When you've suffered from chronic knee pain, a knee replacement can give you a new lease on life, but hearing your knee replacement clicking might give you pause. Certain exercises will keep your knee functioning at its highest level and may quiet some of the noises.
Always speak to your doctor before beginning a post-surgical exercise routine. For best results, perform knee replacement exercises under the supervision of a physical therapist.
According to the Mayo Clinic, knee replacements typically last more than 15 years. If you've had your knee replacement for a long time and suddenly develop clicking, see your doctor.
If your knee replacement is clicking, exercises might improve flexibility and ease of movement.
Understand the Cause
Artificial knee joints are made from metal and plastic, so a crunching sound after knee replacement is most likely the components rubbing together whenever you move your knee.
You might also notice your knee replacement knee cap popping. According to an article published in March 2014 in the journal Clinics in Orthopedic Surgery, up to 18 percent of people have this symptom after knee replacement surgery.
Exercising may not get rid of the sounds for good, but since they often go away in time, working the joint may help speed the process. As long as the sounds aren't accompanied by pain, your knee replacement is probably functioning just fine. Stop all exercise and call your doctor if you feel any pain in the region.
Take a Walk
Exercises that you enjoyed before surgery can be beneficial for your new knee as well as for your overall health. Walking is one of the simplest ways to stretch your knee, strengthen your leg and ease back into exercising.

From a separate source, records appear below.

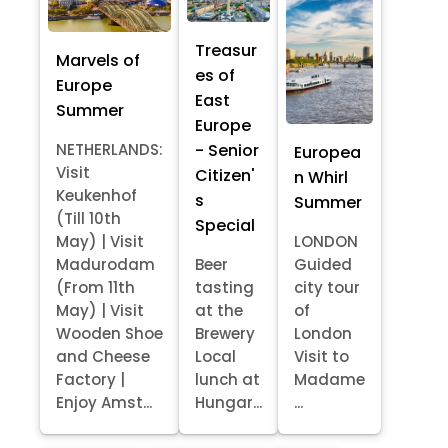
Treasur
Marvels of
es of
Europe
East
Summer
Europe
- Senior
NETHERLANDS:
Europea
Visit
Citizen'
n Whirl
Keukenhof
s
Summer
(Till 10th
Special
May) | Visit
LONDON
Madurodam
Beer
Guided
(From 11th
tasting
city tour
May) | Visit
at the
of
Wooden Shoe
Brewery
London
and Cheese
Local
Visit to
Factory |
lunch at
Madame
Enjoy Amst...
Hungar...
...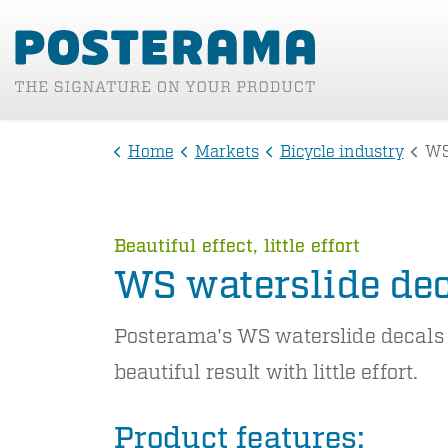
Home
Markets
Bicycle industry
WS
Beautiful effect, little effort
WS waterslide de
Posterama's WS waterslide decals
beautiful result with little effort.
Product features:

Use a walker at first, then move on to using a cane. According to the American Academy of Orthopaedic Surgeons, once you are able to walk for more than 10 minutes without leaning heavily on your walker, you are likely ready to try a cane.
Swimming is also a beneficial exercise for your knees, and when you're in the water, you won't be able to hear any sound coming from the joint.
Avoid high-impact exercise that puts stress on your knees, such as running, gymnastics and contact sports like football.
Add Strengthening Exercises
In addition to aerobic exercises, your doctor or physical therapist may recommend that you do some exercises to strengthen your knee. Simple knee bends are easy to do without any special equipment.
- Hold on to the back of a chair or your walker.
- Lift your foot, bending the knee.
- Bring your heel as close to your buttocks as possible.
- Hold this pose for five seconds and lower your foot back to the floor.
- Repeat 10 times, working up to three sets in a row.
Progress With Caution
As your doctor should explain, you can't begin training for a marathon a week after surgery. Be careful to wait the correct length of time before beginning exercises in order to give your knee time to heal after surgery.
The American Academy of Orthopaedic Surgeons recommends waiting at least four to six weeks after surgery to begin doing resistance exercises. At this time you should also be clear to start doing most low-impact exercises like walking.